Bu nedenle MEB, YÖK başta olmak üzere, STK, iş dünyası, devletimiz ve toplum olarak el ele vererek yerli ve milli teknolojilerimizin artması konusunda beşerî sermayeyi güçlendirmek adına birlik olmamız önemlidir. Diğer taraftan çeşitli fırsatlar da var. Mesela Türkiye, Avrupa Birliği'nin Ufuk Avrupa (Horizon Europe) programında önemli başarılar elde etmiştir. Ufuk Avrupa Raporuna göre 30.8 Milyar Avroya (AB katkısı) tekabül eden 10.674 hibe sözleşmesi imzalanmıştır.
10.426 yeni kuruluş 4.4 Milyar Avro hibeden yararlanmıştır. Proje tekliflerinin başarı oranı %12'den (Ufuk2020) %16'ya çıkmıştır. Ufuk Avrupa projelerinde kadın araştırmacılarının oranı %37 (51204) olmuştur. Ancak eşik değeri geçen proje tekliflerinin sadece %33'ü fonlanabilmiştir. Bu da hala önemli fırsatlar sunduğunu göstermektedir.

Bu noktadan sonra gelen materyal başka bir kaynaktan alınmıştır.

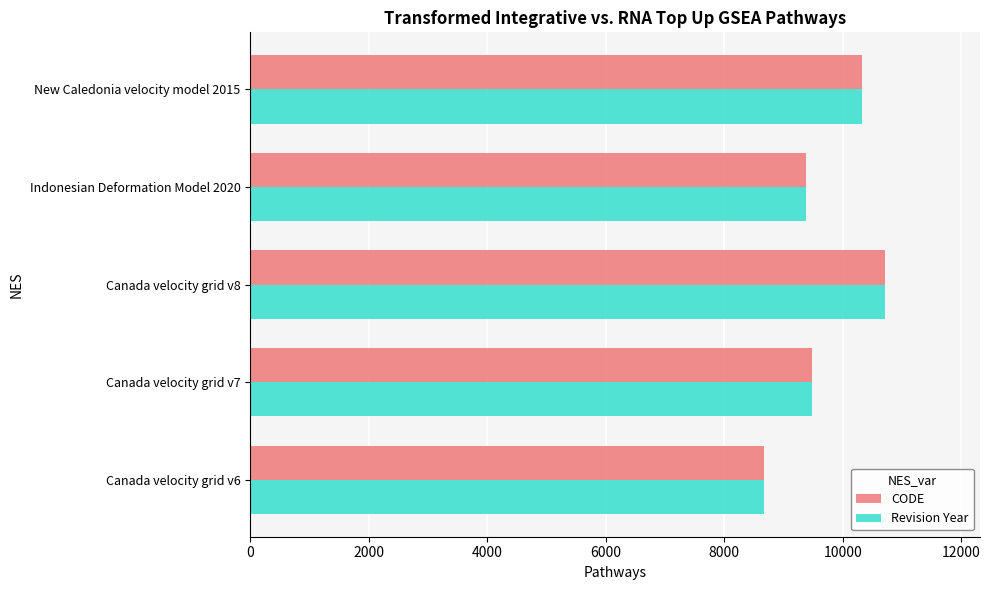

What is the highest value of the Revision Year series?

10707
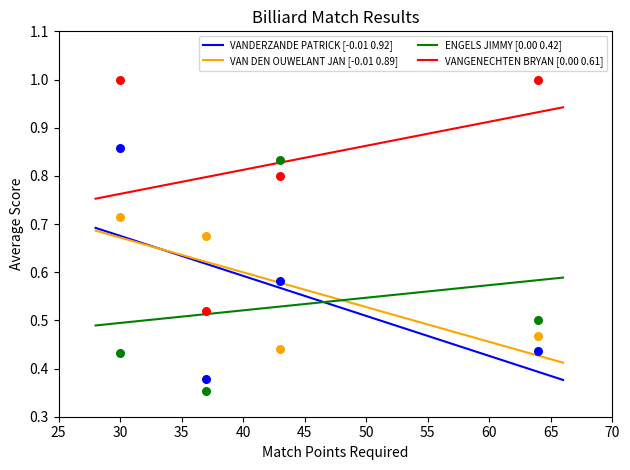

At which category is the sum across all series the highest?

30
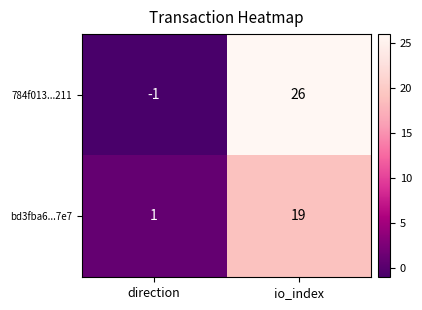

At how many categories does at least one series exceed 18?

1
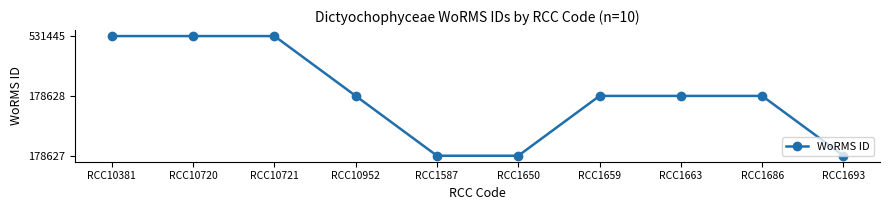

Count the values in the range 0 to 2.

10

Ayrıca 5746 sayılı Araştırma, Geliştirme ve Tasarım Faaliyetlerinin Desteklenmesi Hakkında Kanun, Türkiye'nin AR-GE, yenilik ve tasarım faaliyetlerini teşvik etmek amacıyla, teknolojik bilgi üretimini artırmayı, yenilikçi ürünler ve üretim süreçleri geliştirmeyi, verimliliği yükseltmeyi ve üretim maliyetlerini düşürmeyi hedeflemektedir. Bu alanda çalışanlar için pek çok fırsat barındırmaktadır.